▸ **Work to be completed**
Each line of the data below that holds the word "wedstrijden" is to be reported in full.

(Items listed in a dataset)

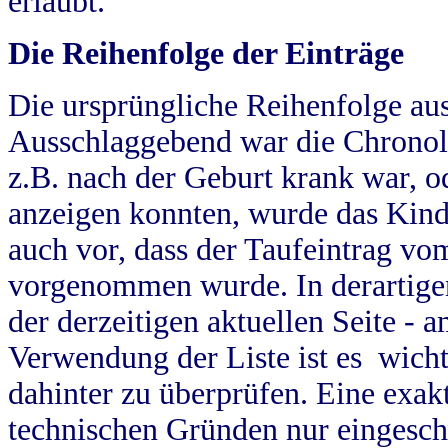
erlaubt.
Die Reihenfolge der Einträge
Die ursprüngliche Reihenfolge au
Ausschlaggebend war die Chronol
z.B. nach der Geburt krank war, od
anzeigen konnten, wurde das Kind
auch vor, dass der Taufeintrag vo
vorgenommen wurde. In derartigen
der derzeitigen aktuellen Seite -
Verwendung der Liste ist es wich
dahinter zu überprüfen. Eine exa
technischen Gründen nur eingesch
==
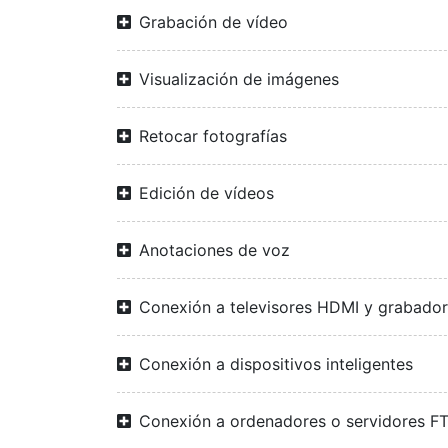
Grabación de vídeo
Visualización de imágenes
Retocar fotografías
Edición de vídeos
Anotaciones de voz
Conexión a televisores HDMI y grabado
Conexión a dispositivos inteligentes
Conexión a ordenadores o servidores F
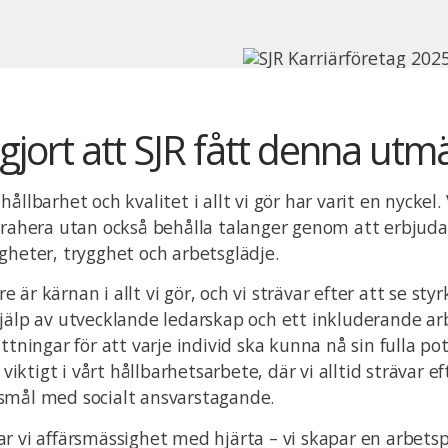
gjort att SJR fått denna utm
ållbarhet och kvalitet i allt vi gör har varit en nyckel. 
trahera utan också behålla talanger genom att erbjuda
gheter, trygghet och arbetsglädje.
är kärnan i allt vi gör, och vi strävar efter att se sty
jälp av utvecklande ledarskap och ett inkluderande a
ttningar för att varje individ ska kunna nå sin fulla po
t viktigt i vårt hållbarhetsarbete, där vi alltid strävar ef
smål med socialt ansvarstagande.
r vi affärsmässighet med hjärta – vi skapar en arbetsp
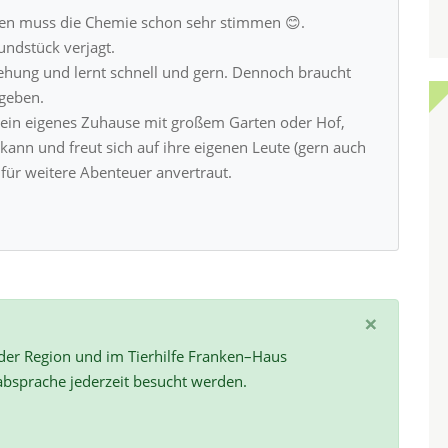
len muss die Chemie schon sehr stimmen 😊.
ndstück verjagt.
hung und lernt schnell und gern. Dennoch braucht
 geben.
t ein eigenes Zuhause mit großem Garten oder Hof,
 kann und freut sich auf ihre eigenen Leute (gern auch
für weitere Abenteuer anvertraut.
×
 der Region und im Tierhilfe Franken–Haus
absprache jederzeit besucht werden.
...
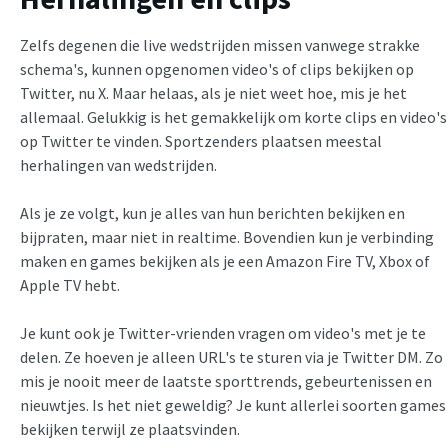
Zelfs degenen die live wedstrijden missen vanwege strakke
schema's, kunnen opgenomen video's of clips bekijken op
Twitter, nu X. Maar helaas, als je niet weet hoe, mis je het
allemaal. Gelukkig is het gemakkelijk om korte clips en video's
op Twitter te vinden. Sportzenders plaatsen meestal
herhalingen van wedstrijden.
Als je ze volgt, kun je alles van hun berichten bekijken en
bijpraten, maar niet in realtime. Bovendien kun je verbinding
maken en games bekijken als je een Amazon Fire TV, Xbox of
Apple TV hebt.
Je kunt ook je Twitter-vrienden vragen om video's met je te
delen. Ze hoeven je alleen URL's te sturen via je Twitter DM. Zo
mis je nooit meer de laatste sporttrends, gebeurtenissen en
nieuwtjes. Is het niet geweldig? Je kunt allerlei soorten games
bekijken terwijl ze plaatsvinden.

▸ **Output for this exercise**
Zelfs degenen die live wedstrijden missen vanwege strakke
herhalingen van wedstrijden.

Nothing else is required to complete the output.